Handball-Bezirksliga A: HSG Jestädt/Grebendorf gewinnt deutlich mit 32:23

BSA im Kreisduell chancenlos

Grebendorf. Aus dem erhofften Sieg für die Handballer der TSG Bad Sooden-Allendorf wurde nichts. Im Kreisduell in der Bezirksliga A behielt die favorisierte HSG Jestädt/Grebendorf deutlich mit 32:23 (17:9) gegen die Mannschaft von Trainer Sebastian Neuenroth die Oberhand.

So sehr sich die Gäste in diesem Vergleich auch bemühten, dem starken Widersacher war an diesem Tag nicht beizukommen. Bei einem 17:9-Zwischenstand war die Partie für die Hausherren praktisch schon zur Pause entschieden.

Beide Teams scheuten schon in der Anfangsphase den harten Einsatz nicht. Bereits nach fünf Minuten hatte Schiedsrichter Deis (Schenklengsfeld) beim Stand von 2:2 bereits drei Zeitstrafen verteilt. In der Folge glätteten sich die Wogen etwas.

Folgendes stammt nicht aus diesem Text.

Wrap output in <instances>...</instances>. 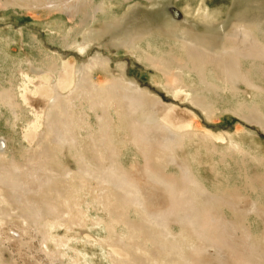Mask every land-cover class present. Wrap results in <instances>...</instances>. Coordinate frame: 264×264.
Here are the masks:
<instances>
[{
    "label": "rangeland",
    "instance_id": "obj_1",
    "mask_svg": "<svg viewBox=\"0 0 264 264\" xmlns=\"http://www.w3.org/2000/svg\"><path fill=\"white\" fill-rule=\"evenodd\" d=\"M94 3L98 6L103 4L107 9L99 10L97 18L86 17L85 8L88 4H85L84 8L80 10L67 14L60 10L46 11L44 8L19 6L0 0V93H6H4V98L0 97L2 100H0V264H73L69 256H80L81 264H114L115 261H112L114 255L111 254V251L118 250L127 257L130 254L128 252L132 249L149 251L151 254L148 257L149 261L144 264H259L261 254L264 252V246H262L264 245V162L258 165L257 162L250 161V158L246 156L245 162L242 163L239 154L233 156L232 160L229 158L226 162L221 160V155L226 151L227 145L234 139L239 140L264 160V127L255 121H249L238 110L239 105L251 104V101L255 100V94L243 80L236 82L235 91H226L221 93L222 96L212 92H202L200 90L203 86L201 79L193 69L190 53L186 52L181 41L191 38L200 40V44H203L201 46L204 47L212 44L211 48L210 46L206 47L209 51L213 46L216 48L215 45H219L220 48L224 43L236 46L234 36H231L234 34L236 23L264 24V0L91 1L93 6H95ZM175 26L185 28L186 32H180L179 28ZM175 29L177 30L175 31ZM144 30L155 33L153 37H156L154 38L157 42H154L156 46L167 47L169 55L173 53L175 60L172 69L163 71L146 58L147 51H144L141 44H137V40L142 37L141 34L144 35L142 33ZM177 33L180 35L187 33V38L178 37ZM156 34H160L161 37L158 38ZM171 34L172 36H169ZM197 42L195 41L196 44ZM153 53L156 51L153 50ZM254 57L246 56V60L243 61V70L248 76H252L248 78L257 88L261 89L257 93L262 96L260 100L264 112V61ZM60 64L66 65L71 70L70 83L65 88L66 91L62 89L64 92L58 91L61 88L56 87L58 78L55 71L60 69ZM212 70L209 72V78L221 85L223 81L219 71L214 68ZM84 72L90 77L89 81L93 85L95 84L94 86L98 85L99 88H104L113 84L114 80H116L114 83L121 81L135 90L139 94L138 97L142 96L141 98L144 97L150 101L152 99L157 106L163 109L169 106L167 110L173 108L183 112L191 121V137H195L187 140L185 146L187 148H175L171 152L172 154L166 156L168 161L164 162L154 158L155 154L152 149L149 150V148L137 144L134 141V136L129 129L127 131L123 123L121 124L123 131L118 129L121 117L120 115L116 117L115 109H111L109 114L108 112L103 114L102 108H90L86 103L78 104L75 101L77 109L75 108L72 112L74 119L69 131L72 134L75 131L74 135L78 139L80 137L83 139V136L84 139L81 144L65 142L62 145V152H57L59 163L66 168L64 170L72 172V176L74 172H80V160L92 171L98 170L108 177L119 179L123 184H127L128 181L135 182L136 187L131 182V186L127 185L126 195L140 198L141 205L139 203L136 207L131 204L130 198L126 199L127 201L122 198L124 201H120L122 204L119 203L117 211L113 208L110 209L109 204H116L113 196L100 197L102 202L100 198L97 199L92 187L85 186L83 191L81 190L82 192L75 193L76 196L82 198L79 201L81 219L67 221L66 224L64 223L65 225L63 222H56L51 218H42V222L39 215L41 212H47L49 202L37 199L35 193L38 192L40 185L50 182L55 175L48 170L43 171L37 177L38 181L28 183L29 186L25 194L36 198L38 202L34 209L39 214L34 217L25 216V212L11 199L10 191L3 181H5L7 172L13 171L14 166L17 165L23 170L31 166L32 153H35L38 145L43 142L48 130V116L52 112L53 101L57 97L64 99L69 95ZM180 75L182 76L180 77ZM39 79H43L45 89L50 91L48 98L41 96L36 90L37 85L34 82ZM183 81L186 84L190 83L187 84L190 86L183 91L180 88L177 89L182 93L169 87L171 85L181 87ZM197 88L198 90H195ZM195 91L205 94V96L203 95L204 101L206 100L205 104H214L215 110L202 111L201 106L191 100L196 94L198 95ZM41 98L44 102H41ZM34 100H40L39 105L35 106ZM8 101L10 102L8 103ZM162 105L167 107L164 108L165 106ZM101 114H103L102 118ZM105 115L114 119L116 129L105 130L106 128L101 123ZM34 120L38 125L33 122ZM99 125L101 126L99 127ZM75 126L76 128H74ZM103 133L104 136H100ZM109 134H111L110 138ZM111 136L114 137L112 141ZM102 139H106L107 142ZM124 139L125 141L122 142ZM95 140H98V143ZM103 143L104 145L107 143L106 147ZM110 145L117 148L119 146L118 154L116 151L108 149ZM214 150L217 151L214 152ZM111 151L114 155L110 154ZM102 158L103 160H100ZM157 159L158 161H156ZM188 164L194 171V175L185 173V170H189ZM246 171L252 178H255V181L257 180V192L246 191L243 188ZM57 179L68 178H62V175L59 174ZM196 179L207 189V192L200 190L199 184L194 182ZM92 182L94 183L93 180ZM235 188H239L238 191L243 193L242 196L240 195L241 197L237 196ZM180 189H182L181 194L177 193ZM84 191L88 193L85 195ZM117 192L126 196L125 192ZM207 193L215 194L221 198L220 209L211 206ZM140 195L142 196L140 197ZM254 197L258 198L259 206L254 204ZM168 199L174 200V203ZM246 199H249L248 203ZM83 200L85 203L83 202L84 205H81L83 203L80 202ZM252 203L253 207L250 206ZM37 206L40 208H36ZM23 214L24 216H22ZM158 217L168 219L170 225L162 227L148 222L155 221ZM37 221H39L38 224ZM192 222H196V225ZM43 228H46L45 231ZM48 228L50 229L48 230ZM162 229L164 230L162 231ZM212 232L221 234L222 241L225 242V246L221 247V256L212 250L209 240L206 239V237L209 239L212 236ZM246 232L251 237L246 235ZM46 236L51 239L48 242H43V238ZM164 238L169 240L167 248L161 246ZM115 239L116 241H113ZM111 240L113 244H111ZM170 243H175L176 247ZM58 253H68L69 256L63 259ZM121 253H118L119 256H122ZM184 256L188 259H184Z\"/></svg>",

Es kam mehr Spielfluss auf und die HSG Jestädt/Grebendorf dominierte dabei zumeist das Geschehen. Nach Treffern von Alexander Hobbie und Julian Triller gingen die Gastgeber sogar in Unterzahl mit 8:6 (15.) in Führung, und die gab des Team von Trainer Dennis Möller auch nicht mehr ab.

Wenig später kassierte BSA-Spieler Alexander Klingmann nach einem Foul eine Zeitstrafe und bekam wegen Meckerns gleich darauf noch die nächste hinzu. Die Überzahl nutzten die Hausherren nun zu vier Treffern in Folge zum 12:7-Zwischenstand. Jetzt war die HSG richtig in Fahrt und zog bis zur Halbzeit unaufhaltsam davon. Die zweite Hälfte begann schleppend. Nach knapp fünf Minuten erzielte Markus Namyslo das 18:9, stellte dann ihre Abwehr um und nahm BSA-Spielmacher Tim Vogeley in Manndeckung. Die Aktionen der Kurstädter waren ideenlos, während der Gegner mit schnellen Gegenstößen immer wieder zum Erfolg kam.

Bereits nach 40 Minuten war die Messe beim Stand von 23:12 für den Favoriten gelesen. Angesichts der klaren Führung schlichen sich nun vermehrt Fehler ins Spiel der Meinharder ein. BSA war in der Schlussviertelstunde ebenbürtig und vergab Chancen zu weiteren Treffern. Der für den gut aufgelegten HSG-Keeper Thomas Groß eingewechselte Stefan Schmidt erwischte ebenfalls einen starken Tag und parierte mehrere Bälle.

Die Bilanz von HSG-Coach Dennis Möller: „Das Ergebnis passt, mit dem Spielverlauf bin ich aber nicht ganz zufrieden. Trotzdem ein großes Kompliment an mein Team, das die Ausfälle gut kompensiert hat.“ Nicht zufrieden war hingegen TSG-Trainer Sebastian Neuenroth: „Dass es in der engen Grebendörfer Halle schwer wird, war uns schon vorher klar. Aber wie wir uns präsentiert haben, ist nicht in Ordnung. Die richtige Einstellung für so ein Spiel hat einfach gefehlt, vor allem in der Abwehr.“

HSG Jestädt/Grebend.: Groß, Schmidt - Sauer (2), Namyslo (6), Ebert (5), Ständer (5), Hiebenthal (1), Triller (4), Heyer, Hobbie (5/2, Schröder (4). TSG Bad Sooden-Allendorf: Dincel, Soter, Heinz - Scharff (4), Hottenroth (3), Noll (1/1), Vogeley (3/2), Klingmann (6), Fischer (3), Roselieb (2), Hasselbach (1).